*** DATA FOR PROCESSING ***

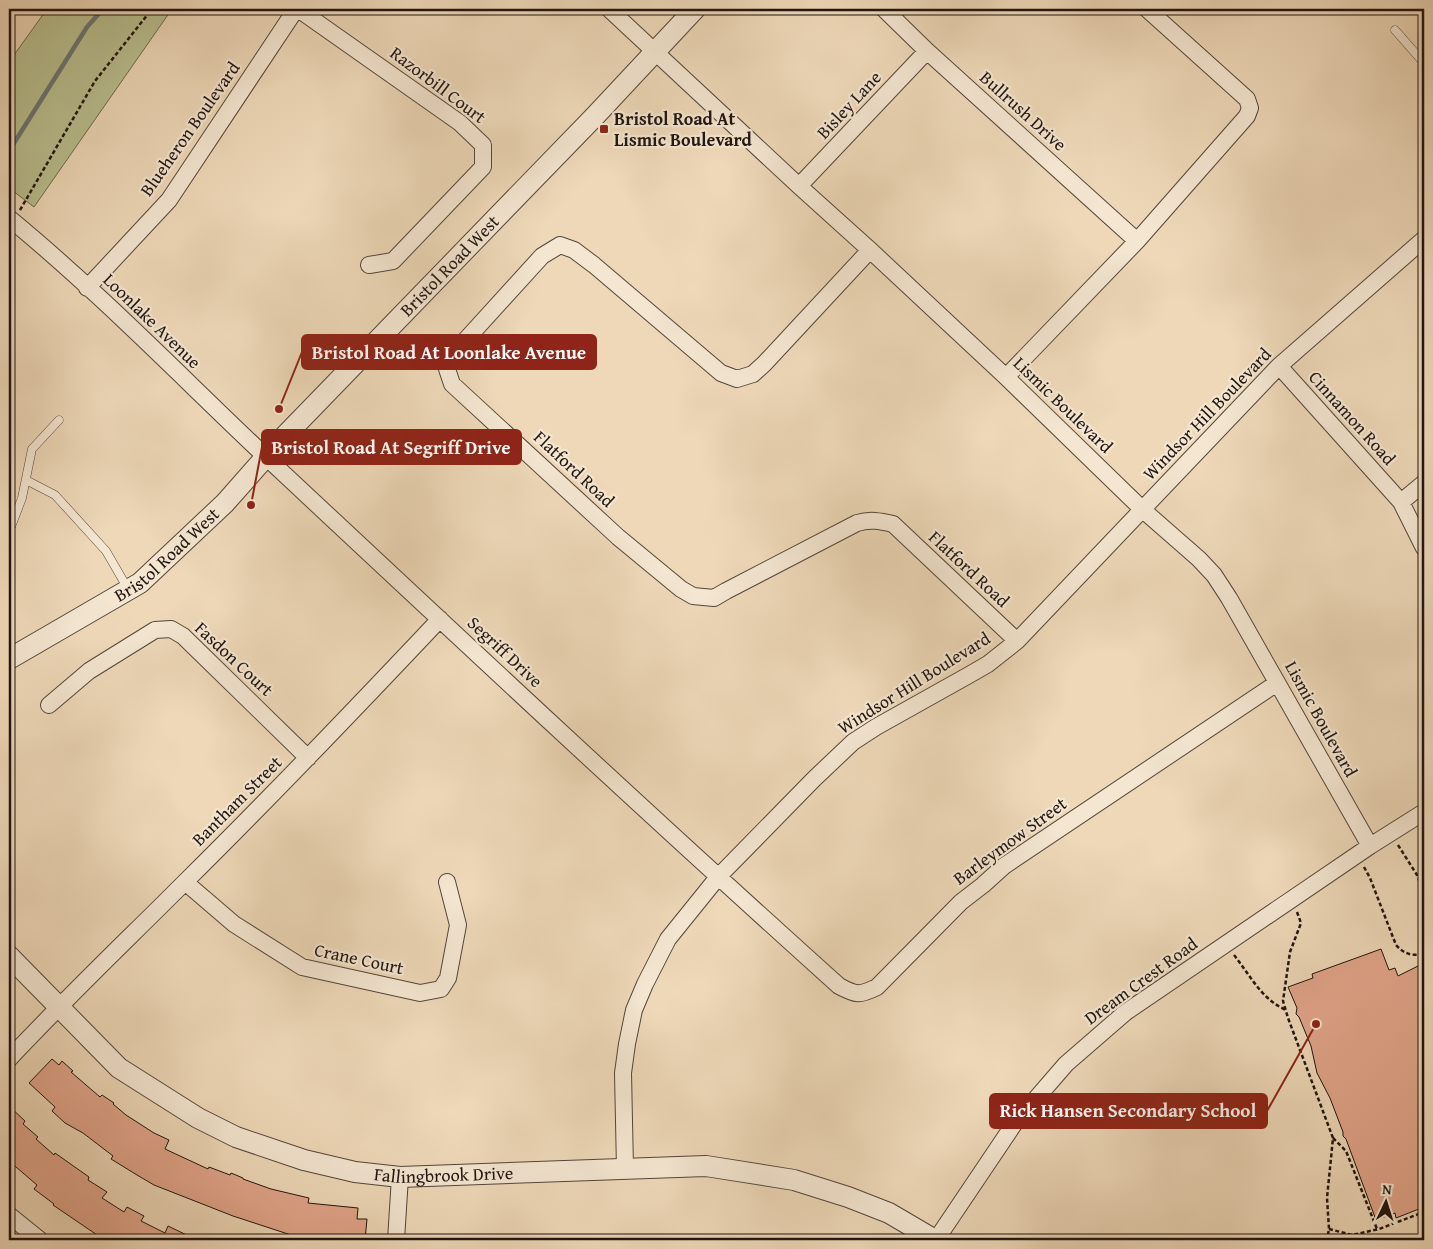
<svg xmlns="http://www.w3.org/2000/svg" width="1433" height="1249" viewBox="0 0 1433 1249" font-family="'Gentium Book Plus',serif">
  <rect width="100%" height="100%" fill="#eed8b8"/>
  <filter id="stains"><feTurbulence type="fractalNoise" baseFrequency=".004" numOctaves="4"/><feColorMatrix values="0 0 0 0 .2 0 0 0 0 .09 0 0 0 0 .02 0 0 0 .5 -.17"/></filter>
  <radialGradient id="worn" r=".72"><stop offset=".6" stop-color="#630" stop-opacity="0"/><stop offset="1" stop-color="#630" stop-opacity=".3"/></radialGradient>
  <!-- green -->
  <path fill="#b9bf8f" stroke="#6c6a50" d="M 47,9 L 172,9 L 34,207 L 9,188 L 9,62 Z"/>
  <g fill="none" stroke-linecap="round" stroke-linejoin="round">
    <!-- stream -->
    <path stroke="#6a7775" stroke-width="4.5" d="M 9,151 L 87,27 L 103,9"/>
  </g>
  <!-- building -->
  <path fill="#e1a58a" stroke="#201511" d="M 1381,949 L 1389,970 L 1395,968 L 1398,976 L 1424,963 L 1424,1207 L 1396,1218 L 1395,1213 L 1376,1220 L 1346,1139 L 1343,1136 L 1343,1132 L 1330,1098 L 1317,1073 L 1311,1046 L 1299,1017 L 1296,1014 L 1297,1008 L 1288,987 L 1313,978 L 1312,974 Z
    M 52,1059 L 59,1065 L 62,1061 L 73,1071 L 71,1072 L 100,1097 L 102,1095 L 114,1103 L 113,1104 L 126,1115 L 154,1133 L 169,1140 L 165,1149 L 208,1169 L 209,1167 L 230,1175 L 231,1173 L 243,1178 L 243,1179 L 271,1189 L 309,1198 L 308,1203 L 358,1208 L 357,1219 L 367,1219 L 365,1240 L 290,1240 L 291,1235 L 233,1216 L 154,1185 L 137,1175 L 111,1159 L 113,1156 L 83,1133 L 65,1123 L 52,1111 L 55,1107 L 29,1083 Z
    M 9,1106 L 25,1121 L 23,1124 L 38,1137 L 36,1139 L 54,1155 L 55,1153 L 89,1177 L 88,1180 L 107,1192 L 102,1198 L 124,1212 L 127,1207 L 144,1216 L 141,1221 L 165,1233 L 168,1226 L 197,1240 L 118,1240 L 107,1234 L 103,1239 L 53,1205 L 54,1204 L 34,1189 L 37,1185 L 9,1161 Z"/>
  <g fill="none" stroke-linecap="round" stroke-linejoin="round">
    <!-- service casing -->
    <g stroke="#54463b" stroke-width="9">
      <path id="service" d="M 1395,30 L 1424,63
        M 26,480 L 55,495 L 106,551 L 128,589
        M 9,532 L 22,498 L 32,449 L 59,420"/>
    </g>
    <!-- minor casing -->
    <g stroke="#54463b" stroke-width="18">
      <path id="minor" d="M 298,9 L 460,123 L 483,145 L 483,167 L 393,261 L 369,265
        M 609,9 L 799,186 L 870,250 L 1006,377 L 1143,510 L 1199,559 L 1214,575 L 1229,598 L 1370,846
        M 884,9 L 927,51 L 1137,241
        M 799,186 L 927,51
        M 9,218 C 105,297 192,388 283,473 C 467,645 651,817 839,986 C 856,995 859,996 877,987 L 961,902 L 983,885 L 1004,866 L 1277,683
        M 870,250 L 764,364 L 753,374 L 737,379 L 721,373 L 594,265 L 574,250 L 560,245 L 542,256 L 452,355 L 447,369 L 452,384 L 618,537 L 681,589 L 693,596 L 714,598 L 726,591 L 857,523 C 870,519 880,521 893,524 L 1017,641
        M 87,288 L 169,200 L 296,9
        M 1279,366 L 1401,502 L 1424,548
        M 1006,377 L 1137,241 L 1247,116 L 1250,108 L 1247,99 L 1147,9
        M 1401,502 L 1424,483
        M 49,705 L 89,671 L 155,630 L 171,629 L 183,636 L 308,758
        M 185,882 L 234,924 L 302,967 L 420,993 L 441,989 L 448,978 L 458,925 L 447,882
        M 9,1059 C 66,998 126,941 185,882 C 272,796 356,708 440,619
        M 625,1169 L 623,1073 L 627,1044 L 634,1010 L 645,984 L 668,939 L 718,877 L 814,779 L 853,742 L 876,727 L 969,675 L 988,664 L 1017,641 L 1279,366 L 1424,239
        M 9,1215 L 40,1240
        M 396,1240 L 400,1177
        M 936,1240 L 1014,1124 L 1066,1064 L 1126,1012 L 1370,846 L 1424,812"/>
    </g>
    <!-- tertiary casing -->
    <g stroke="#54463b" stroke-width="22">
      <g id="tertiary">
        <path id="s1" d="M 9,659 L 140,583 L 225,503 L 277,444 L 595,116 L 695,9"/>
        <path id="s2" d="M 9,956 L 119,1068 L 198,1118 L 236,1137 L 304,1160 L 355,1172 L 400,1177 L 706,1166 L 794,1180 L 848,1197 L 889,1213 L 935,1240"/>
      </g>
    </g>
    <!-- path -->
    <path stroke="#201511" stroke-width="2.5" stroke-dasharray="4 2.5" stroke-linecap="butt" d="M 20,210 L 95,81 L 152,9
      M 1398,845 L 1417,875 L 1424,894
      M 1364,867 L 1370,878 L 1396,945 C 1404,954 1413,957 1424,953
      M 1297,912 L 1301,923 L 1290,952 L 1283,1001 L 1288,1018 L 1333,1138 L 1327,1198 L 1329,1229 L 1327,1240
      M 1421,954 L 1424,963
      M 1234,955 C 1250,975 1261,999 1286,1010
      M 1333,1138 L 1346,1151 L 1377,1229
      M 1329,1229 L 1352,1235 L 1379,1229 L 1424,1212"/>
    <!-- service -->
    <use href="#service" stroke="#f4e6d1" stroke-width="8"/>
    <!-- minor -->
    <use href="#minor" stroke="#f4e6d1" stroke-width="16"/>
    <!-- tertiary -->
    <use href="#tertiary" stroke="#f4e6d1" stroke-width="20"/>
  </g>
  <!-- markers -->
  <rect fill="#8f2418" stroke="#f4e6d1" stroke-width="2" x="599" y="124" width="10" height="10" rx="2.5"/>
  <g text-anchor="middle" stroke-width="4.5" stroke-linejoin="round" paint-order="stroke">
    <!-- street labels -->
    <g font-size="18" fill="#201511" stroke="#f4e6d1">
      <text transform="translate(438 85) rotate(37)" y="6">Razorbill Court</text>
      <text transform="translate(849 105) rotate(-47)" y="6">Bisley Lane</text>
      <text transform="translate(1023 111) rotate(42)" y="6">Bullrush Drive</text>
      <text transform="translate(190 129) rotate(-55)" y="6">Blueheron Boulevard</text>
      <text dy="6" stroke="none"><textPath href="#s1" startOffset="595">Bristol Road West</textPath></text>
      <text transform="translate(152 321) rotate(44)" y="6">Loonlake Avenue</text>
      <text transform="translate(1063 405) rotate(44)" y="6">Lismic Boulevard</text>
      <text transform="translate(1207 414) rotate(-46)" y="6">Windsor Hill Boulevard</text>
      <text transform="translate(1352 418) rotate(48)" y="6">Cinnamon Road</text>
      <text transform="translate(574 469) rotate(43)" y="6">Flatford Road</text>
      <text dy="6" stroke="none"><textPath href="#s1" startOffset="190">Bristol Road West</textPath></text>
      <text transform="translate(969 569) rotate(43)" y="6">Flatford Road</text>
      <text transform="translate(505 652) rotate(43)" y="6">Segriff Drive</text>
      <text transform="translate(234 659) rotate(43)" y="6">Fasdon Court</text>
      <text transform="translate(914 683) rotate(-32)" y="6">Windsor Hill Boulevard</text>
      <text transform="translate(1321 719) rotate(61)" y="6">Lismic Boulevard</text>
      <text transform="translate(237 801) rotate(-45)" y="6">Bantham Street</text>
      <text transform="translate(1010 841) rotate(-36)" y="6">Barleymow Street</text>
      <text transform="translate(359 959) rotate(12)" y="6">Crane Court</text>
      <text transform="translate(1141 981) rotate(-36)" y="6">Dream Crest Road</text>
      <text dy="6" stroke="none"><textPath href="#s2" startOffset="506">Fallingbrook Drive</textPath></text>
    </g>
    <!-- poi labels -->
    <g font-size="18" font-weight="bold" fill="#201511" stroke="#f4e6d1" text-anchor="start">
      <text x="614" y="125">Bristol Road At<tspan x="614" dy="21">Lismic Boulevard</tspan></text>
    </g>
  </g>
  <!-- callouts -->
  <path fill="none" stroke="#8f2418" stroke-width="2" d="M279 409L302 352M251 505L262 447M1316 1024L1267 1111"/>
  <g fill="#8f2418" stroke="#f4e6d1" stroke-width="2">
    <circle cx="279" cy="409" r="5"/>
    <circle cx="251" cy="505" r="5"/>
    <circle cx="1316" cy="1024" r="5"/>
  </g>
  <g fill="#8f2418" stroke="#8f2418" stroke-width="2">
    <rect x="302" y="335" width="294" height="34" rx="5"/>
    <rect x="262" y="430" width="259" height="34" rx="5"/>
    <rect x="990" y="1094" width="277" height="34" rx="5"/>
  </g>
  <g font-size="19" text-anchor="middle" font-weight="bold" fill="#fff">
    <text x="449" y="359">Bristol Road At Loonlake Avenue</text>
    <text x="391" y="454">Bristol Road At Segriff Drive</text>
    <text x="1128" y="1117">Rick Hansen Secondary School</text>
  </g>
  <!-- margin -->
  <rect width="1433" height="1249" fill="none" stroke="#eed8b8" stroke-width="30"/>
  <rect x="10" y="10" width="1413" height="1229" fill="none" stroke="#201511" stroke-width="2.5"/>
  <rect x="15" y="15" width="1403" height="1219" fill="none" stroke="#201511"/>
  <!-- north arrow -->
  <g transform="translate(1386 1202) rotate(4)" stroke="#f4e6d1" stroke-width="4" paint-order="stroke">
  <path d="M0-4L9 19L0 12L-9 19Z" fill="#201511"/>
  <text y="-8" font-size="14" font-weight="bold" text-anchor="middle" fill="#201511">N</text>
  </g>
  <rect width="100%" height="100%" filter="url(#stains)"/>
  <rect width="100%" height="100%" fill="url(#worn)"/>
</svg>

***

Report every line from the listing above where the string "size" can be found.

TASK ANSWER:
    <g font-size="18" fill="#201511" stroke="#f4e6d1">
    <g font-size="18" font-weight="bold" fill="#201511" stroke="#f4e6d1" text-anchor="start">
  <g font-size="19" text-anchor="middle" font-weight="bold" fill="#fff">
  <text y="-8" font-size="14" font-weight="bold" text-anchor="middle" fill="#201511">N</text>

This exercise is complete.